The food was great. But as we came to understand, all the Greek food is more or less the same unless you’re going upscale. I’ll get to that. What stands out here is Maria who just made the experience an absolute joy. When we left the first time I hugged her.

When we came back the second time she was on the other side of the room and saw us, stopped what she was doing and ran over and hugged us. I’ve said it before the place and people can make or break the whole deal. She more than made it.

Maria. (Not my photograph—she’s all over the internet so it turns out I’m not her only best friend).

The next night (I think) we went to some upscale place that seemed to be offering “a gourmet take on Greek food.” Yeah, no. My salad with the one layer of fried phyllo, and cheese foam boobs that were silly. Cheese foam is actually sorta frightening. Foam with a vague cheesy smell is really like something you’d find in your shoes after a long run. The “green pie,” (the menu description) was a pile of wilted greens with a more substantial phyllo crust on top of it and then decorated with a thicker version of the cheese foam, more like cheese whiz.

My entrée was called Crispy Pork and was essentially pulled pork that had been pressed into a rectangle and then fried it was not bad but not all that good. Not for “gourmet” anyway. It needed Judy’s BBQ sauce.

Greek salads. Loved them but personally I’d have preferred a little vinegar, they only use oil which is fine but, like I said, I like vinegar. I drink vinegar. Oddly we encountered very few olives. The trees were full of them, there were people collecting huge bags of them but they never found their way onto our plates. I don’t think there were more than 2 or 3 in my salads.

Luncheon beers of the third kind.

Lunches. Some souvlaki or gyros or something, our first meal after our arrival. It was fabulous. Dolmades and plakis giants, the greek beans that I love. Stuffed zucchini, I don’t know what the sauce was but I’d have a big bowl of it.

And that’s the long and short of it. Greek food from Alpha to Omega.

Athens—The Acropolis

It has been his boyhood dream to see the Acropolis. We bought tickets on line and read that the “south” (as if I ever know what direction I am heading in) entrance was less crowded. Fortunately he has better navigation skills (or at least I tell him that so I can blame him when things go wrong) so we headed off for the south entrance early in the morning. I cannot imagine what the main entrance was like.

You can just imagine how proud I was to be an American. Him shrieking into his phone.

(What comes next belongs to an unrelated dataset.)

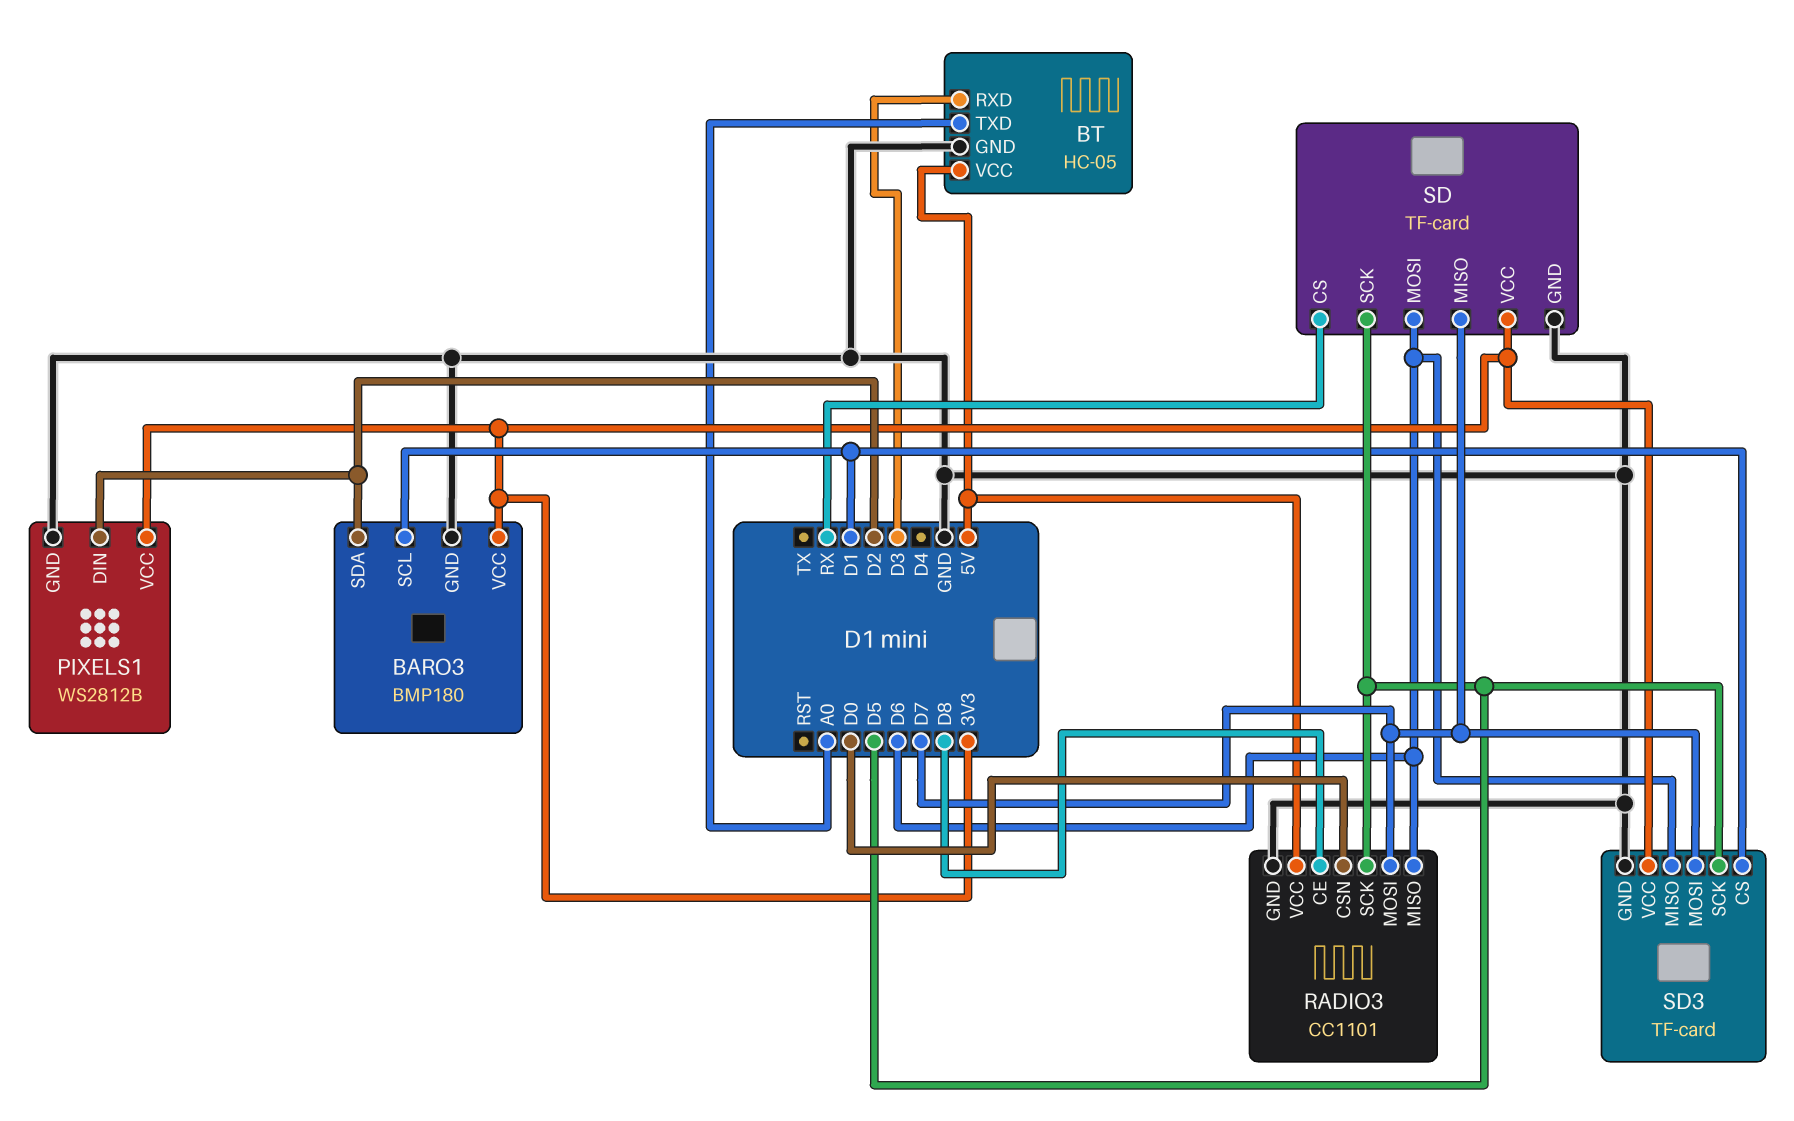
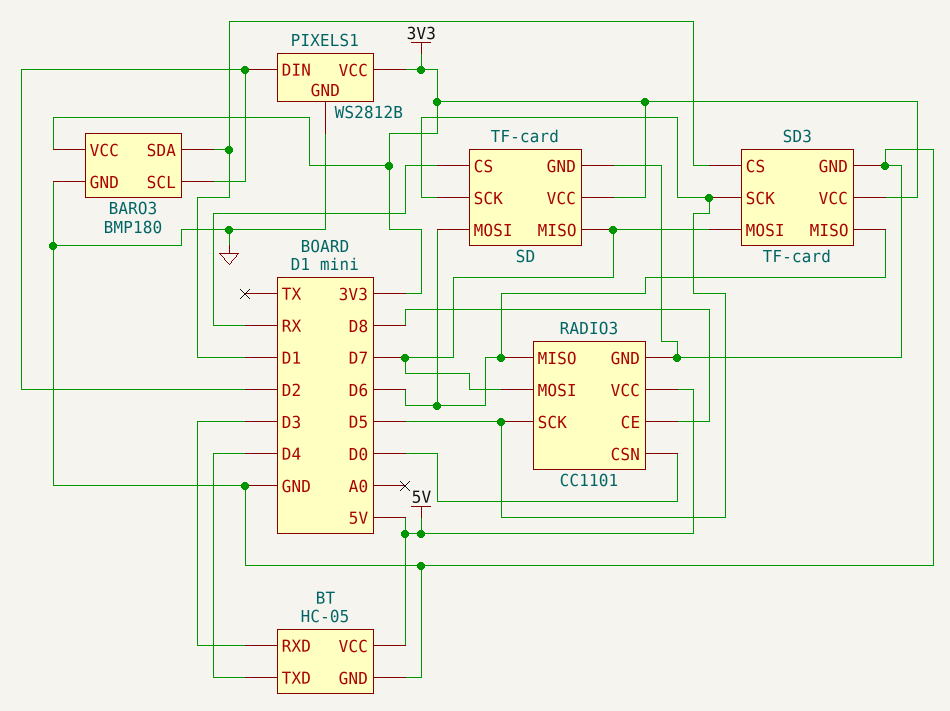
BARO3 pin SCL: D1 -> D2
BARO3 pin SDA: D2 -> D1
BT pin TXD: A0 -> D4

I don’t know where his wife was but I had a brief moment of sadness for her and then for the other people who were on the tour with him.

Yes, there was a lot of this. This is just how things are now and Carolyn Hax tells me I need to lower my expectations. I have. And the irony of this that I, too, am doing this same thing is not lost on me.

Despite the crowds getting in, once you were in it wasn’t all that hard to find places to be able to experience the fabulousness of it all. It was worth it. Although I would not want to see what the hell the afternoon crowd looked like. The next day would be the Acropolis museum.

Athens—Hadrian’s Library

Our first outing in Athens was casual saunter over to Hadrian’s Library which, like many ruins in these countries, is right in the middle of everything causing traffic jams, wonky sidewalk patterns, and using up space that could be condominiums or Eatalys (Eatalies?). You could see the historic value of these piles of stones right away. Also some important holes were there.